I’ll offer an example of an unnamed company I currently deal with. The company–a fast growing start-up–had eschewed process documentation (the alleged “blizzard of paperwork”) and any kind of formal quality control because they claimed it would slow them down. As a barebones start-up with a bunch of young 'uns banging together parts in a warehouse, this was probably true; after all, the real goal (whether they realized it or not) wasn’t to be successful in their first attempts, but to have interesting failures that forced them to learn how to distinguish between good designs and bad designs.
Once they grew and started producing actual salable products, however, this almost utter lack of coherent documentation meant that any problem they had with their product (a large, complex, and highly fault-intolerant system) was almost impossible to pursue back to a root cause, so they continued to have the same problems over and over again, requiring a lot of extra labor, last minute repairs, and not a small amount of blind pig luck. Finally, they took (or by some accounts were forced) to take the advice of some of their customers and start adopting industry standard practices for documentation and quality control. While this required bringing in more people and doing more work up front, their problems reduced manyfold and upon launching their revised product line they were better able to control quality and resolve design and production problems more effectively.

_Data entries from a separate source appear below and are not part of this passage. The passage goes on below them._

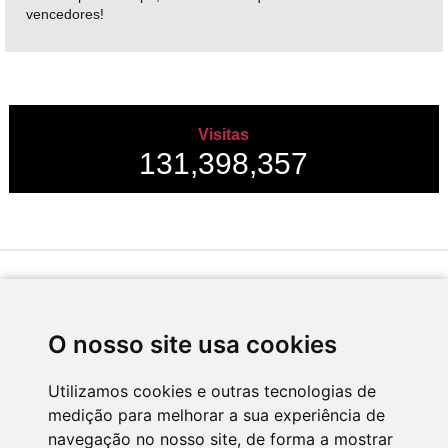
vencedores!
Visitas
131,398,357
Desenvolvido por
O nosso site usa cookies
Utilizamos cookies e outras tecnologias de
medição para melhorar a sua experiência de
Apoio
navegação no nosso site, de forma a mostrar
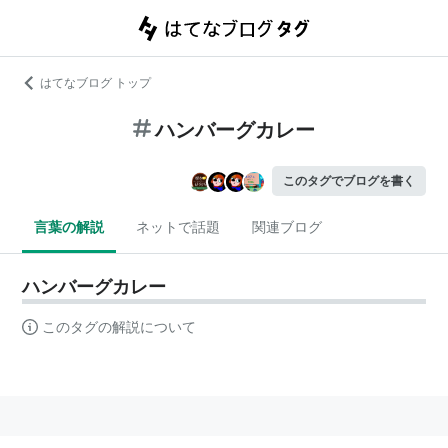
はてなブログ トップ
ハンバーグカレー
このタグでブログを書く
言葉の解説
ネットで話題
関連ブログ
ハンバーグカレー
このタグの解説について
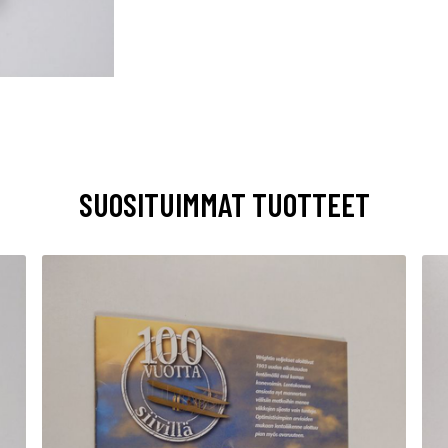
SUOSITUIMMAT TUOTTEET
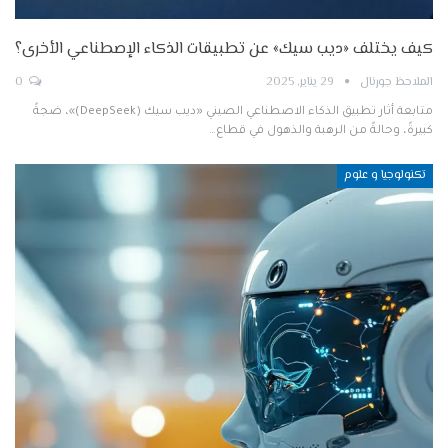
كيف يختلف «ديب سيك» عن تطبيقات الذكاء الإصطناعي الأخرى؟
الملاحظ جورنال
29 يناير, 2025
0
متابعة أثار تطبيق الذكاء الاصطناعي الصيني «ديب سيك (DeepSeek)»، ضجةً
كبيرةً، وحالةً من الرهبة والذهول في قطاع…
تكنولوجيا و علوم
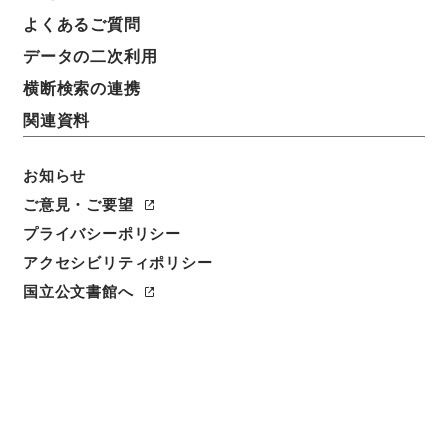
よくあるご質問
データの二次利用
横断検索の連携
関連資料
お知らせ
ご意見・ご要望
閲覧
プライバシーポリシー
アクセシビリティポリシー
件名
国立公文書館へ
宋文文山先生全集３
請求番号
３１６－００３１
冊次
0003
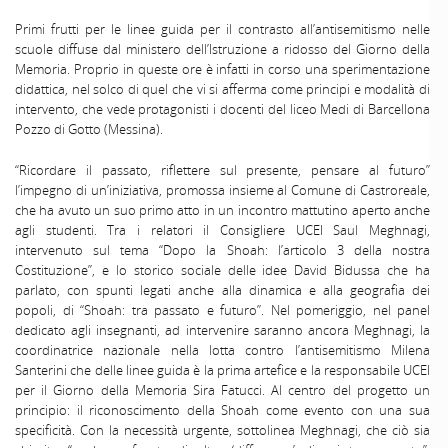
Primi frutti per le linee guida per il contrasto all’antisemitismo nelle
scuole diffuse dal ministero dell’Istruzione a ridosso del Giorno della
Memoria. Proprio in queste ore è infatti in corso una sperimentazione
didattica, nel solco di quel che vi si afferma come principi e modalità di
intervento, che vede protagonisti i docenti del liceo Medi di Barcellona
Pozzo di Gotto (Messina).
“Ricordare il passato, riflettere sul presente, pensare al futuro”
l’impegno di un’iniziativa, promossa insieme al Comune di Castroreale,
che ha avuto un suo primo atto in un incontro mattutino aperto anche
agli studenti. Tra i relatori il Consigliere UCEI Saul Meghnagi,
intervenuto sul tema “Dopo la Shoah: l’articolo 3 della nostra
Costituzione”, e lo storico sociale delle idee David Bidussa che ha
parlato, con spunti legati anche alla dinamica e alla geografia dei
popoli, di “Shoah: tra passato e futuro”. Nel pomeriggio, nel panel
dedicato agli insegnanti, ad intervenire saranno ancora Meghnagi, la
coordinatrice nazionale nella lotta contro l’antisemitismo Milena
Santerini che delle linee guida è la prima artefice e la responsabile UCEI
per il Giorno della Memoria Sira Fatucci. Al centro del progetto un
principio: il riconoscimento della Shoah come evento con una sua
specificità. Con la necessità urgente, sottolinea Meghnagi, che ciò sia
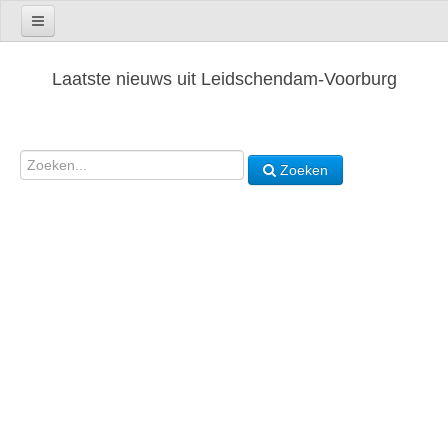
Laatste nieuws uit Leidschendam-Voorburg
Zoeken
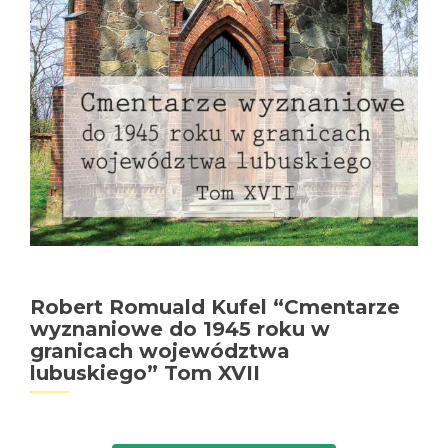
Robert Romuald Kufel “Cmentarze
wyznaniowe do 1945 roku w
granicach województwa
lubuskiego” Tom XVII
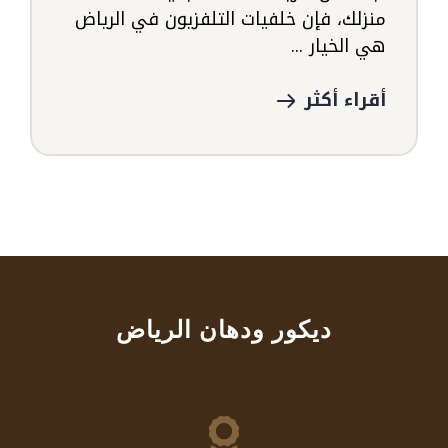
منزلك، فإن خلفيات التلفزيون في الرياض
هي الخيار ...
أقراء أكثر
ديكور ودهان الرياض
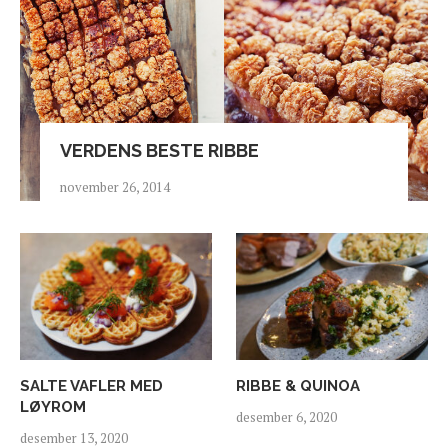
VERDENS BESTE RIBBE
november 26, 2014
SALTE VAFLER MED
RIBBE & QUINOA
LØYROM
desember 6, 2020
desember 13, 2020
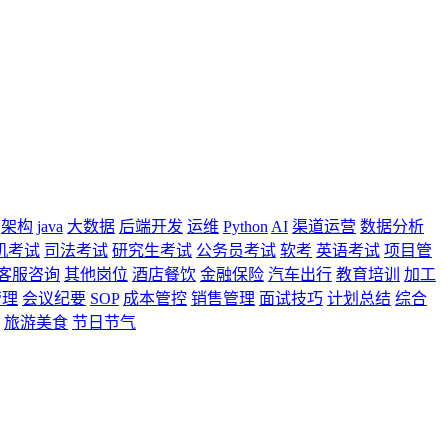
架构
java
大数据
后端开发
运维
Python
AI
渠道运营
数据分析
机考试
司法考试
研究生考试
公务员考试
软考
英语考试
项目管
客服咨询
其他岗位
酒店餐饮
金融保险
汽车出行
教育培训
加工
管理
会议纪要
SOP
成本管控
销售管理
面试技巧
计划总结
综合
旅游美食
节日节气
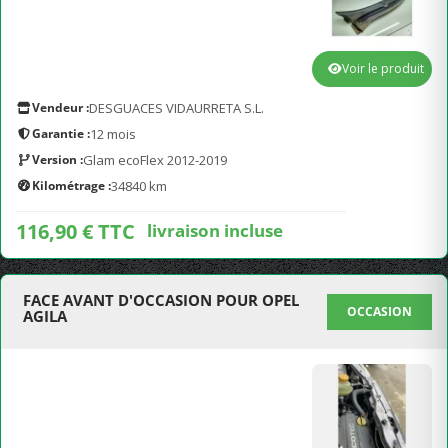
Voir le produit
Vendeur :
DESGUACES VIDAURRETA S.L.
Garantie :
12 mois
Version :
Glam ecoFlex 2012-2019
Kilométrage :
34840 km
116,90 € TTC
livraison incluse
FACE AVANT D'OCCASION POUR OPEL
OCCASION
AGILA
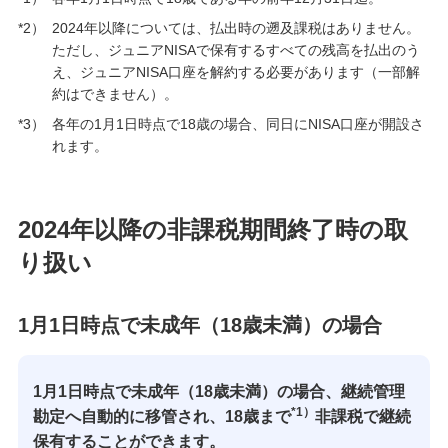
*2）
2024年以降については、払出時の遡及課税はありません。
ご検討中のお客さま
ただし、ジュニアNISAで保有するすべての残高を払出のう
え、ジュニアNISA口座を解約する必要があります（一部解
NISA・投資信託申込
約はできません）。
*3）
各年の1月1日時点で18歳の場合、同日にNISA口座が開設さ
iDeCo申込
れます。
ライフデザイン・ナビゲーション
みずほ銀行オンライン相談
2024年以降の非課税期間終了時の取
来店予約（ご相談）
り扱い
資産形成・資産運用セミナー
1月1日時点で未成年（18歳未満）の場合
備える
1月1日時点で未成年（18歳未満）の場合、継続管理
相続・保険
*1）
勘定へ自動的に移管され、18歳まで
非課税で継続
保有することができます。
学ぶ・考える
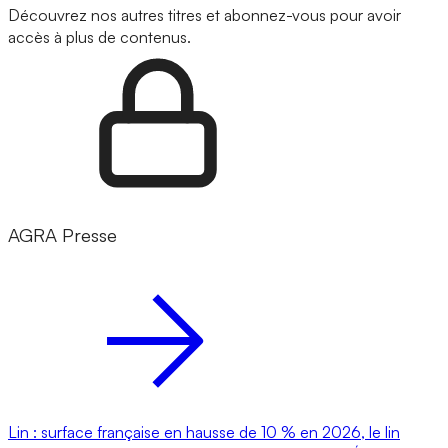
Découvrez nos autres titres et abonnez-vous pour avoir
accès à plus de contenus.
AGRA Presse
Lin : surface française en hausse de 10 % en 2026, le lin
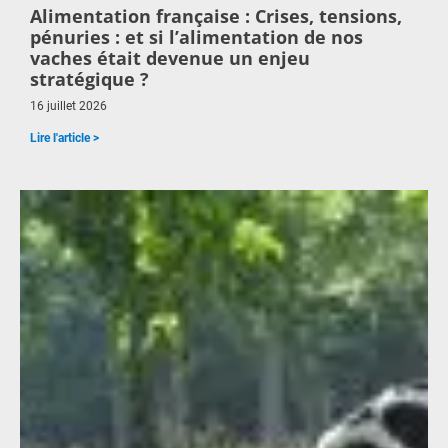
Alimentation française : Crises, tensions,
pénuries : et si l’alimentation de nos
vaches était devenue un enjeu
stratégique ?
16 juillet 2026
Lire l'article >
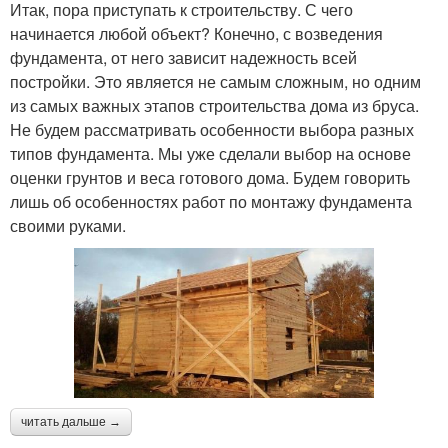
Итак, пора приступать к строительству. С чего
начинается любой объект? Конечно, с возведения
фундамента, от него зависит надежность всей
постройки. Это является не самым сложным, но одним
из самых важных этапов строительства дома из бруса.
Не будем рассматривать особенности выбора разных
типов фундамента. Мы уже сделали выбор на основе
оценки грунтов и веса готового дома. Будем говорить
лишь об особенностях работ по монтажу фундамента
своими руками.
читать дальше →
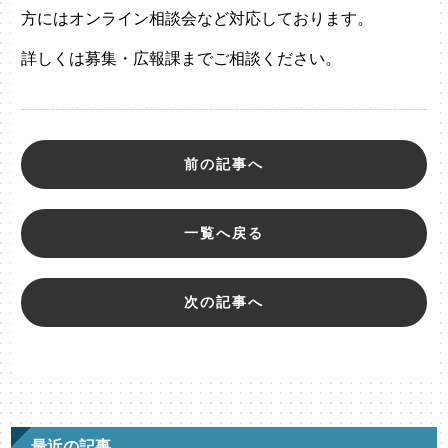
方にはオンライン相談会など対応しております。
詳しくは募集・広報課までご相談ください。
前の記事へ
一覧へ戻る
次の記事へ
最近の記事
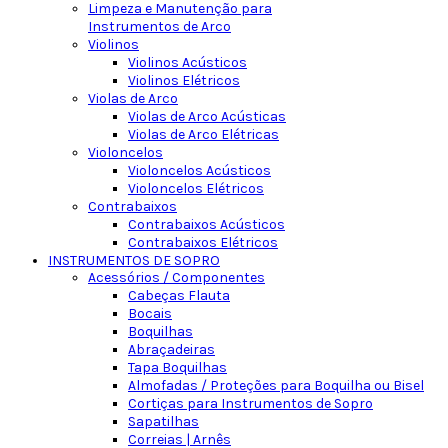
Limpeza e Manutenção para
Instrumentos de Arco
Violinos
Violinos Acústicos
Violinos Elétricos
Violas de Arco
Violas de Arco Acústicas
Violas de Arco Elétricas
Violoncelos
Violoncelos Acústicos
Violoncelos Elétricos
Contrabaixos
Contrabaixos Acústicos
Contrabaixos Elétricos
INSTRUMENTOS DE SOPRO
Acessórios / Componentes
Cabeças Flauta
Bocais
Boquilhas
Abraçadeiras
Tapa Boquilhas
Almofadas / Proteções para Boquilha ou Bisel
Cortiças para Instrumentos de Sopro
Sapatilhas
Correias | Arnês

They still have problems–with this kind of system, it is almost impossible not to–and they still struggle to figure out how to effectively implement their processes, which are in constant flux, but at least employees can now look in a central location and find a structured list of processes and procedures. Now they have records of who did what and when, so when the same error crops up over and over they can trace it back to a particular component or process step. They don’t have to constantly rediscover the same error over and over, and can implement a corrective action which actually corrects the fundamental problem rather than just constantly applying a band-aid solution.
And this could be said about almost any company that produces a complex system or high volume product. There are always improvements that can be made, either in fixing existing problems or reducing the cost or difficulty. This approach is exactly what led Japan from being regarded as a third rate manufacturer of crappy imitations of other countries’ products to having a reputation for producing the highest quality of complex consumer products (cars, electronics, construction and mining equipment) in the world. To suggest that it is all crap just because your personal experience in seeing them applied inappropriately in a series of McJobs says less about the systems than about your career.